Manchetes verdadeiramente falsas
Especialistas falam sobre fenômeno
"Fãs de Pink Floyd demoram
mais tempo para tomar banho,
aponta estudo" (@estadaos)
"Se Neymar entregasse galão
d'água ninguém o acharia
bonito, aponta estudo"
(@estadaos)
"CSI Salvador dá sinais de
cansaço na segunda
temporada" (2030, a página de
notícias falsas do site Kibeloco)
"Presidente Romário decreta
feriado nacional no Dia do
Futevôlei" (2030, a página de
notícias falsas do site Kibeloco)
"Médium Gaúcho realiza
cirurgia espiritual com espeto
de churrasco" (O Bairrista)
"São Paulo implementa rodízio
de marchas contra corrupção"
(The Piauí Herald)
"Serra nega que tenha convidado Bento XVI para vice" (The Piauí
Herald)
"Justiça proíbe lojas de Teresina de tocar Simone no Natal" (Meiu
Norte)
"Morre a quinta tartaruga de estimação de Oscar Niemeyer" (O
Sensacionalista)
- Pesquisador de novas
tecnologias e professor PhD da
UFRJ, Henrique Antoun explica
que, nas redes sociais, as
pessoas se comportam
exatamente como numa
conversa de esquina. "A internet
não funciona com a dimensão
da TV ou do jornal.
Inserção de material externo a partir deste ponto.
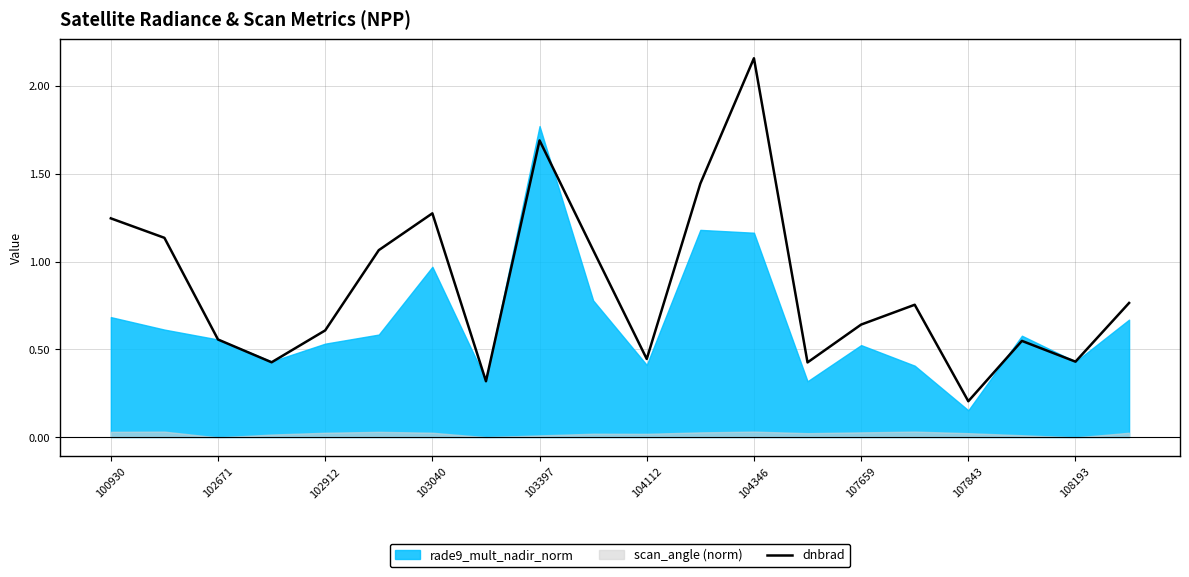

The dnbrad series shows 0.3 at 104112. True or false?

False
Ela reforça a
relação de grupos nos quais as
pessoas já estão inseridas, por
isso compartilham piadas e brincadeiras sem se preocupar,
principalmente a garotada".
- Analista de sistemas e pesquisador de internet, Gilmar Lopes,
criador do site e-farsas, especializado em desvendar golpes e
mentiras da rede desde 2002, dá algumas dicas para as pessoas não
caírem em ciladas virtuais: "Geralmente uma notícia falsa cita nomes
de empresas ou autoridades para dar veracidade; não é datada,
sempre aconteceu na semana passada; e não tem assinatura. Além
disso, os cargos citados são imponentes e se apela para os grandes
assuntos: saúde, religião ou política".
- Especializado em propriedade intelectual, o advogado José Eduardo
Pieri, da BM&A Advogados alerta: diferentemente da legislação
americana, que permite sátira a marcas existentes (o que inclui nome
e logotipo), a Lei de Propriedade Industrial brasileira não faz a mesma
concessão. "Se a sátira se apropria da logomarca original, ou mesmo
da combinação de cores, pode ser caracterizada a infração".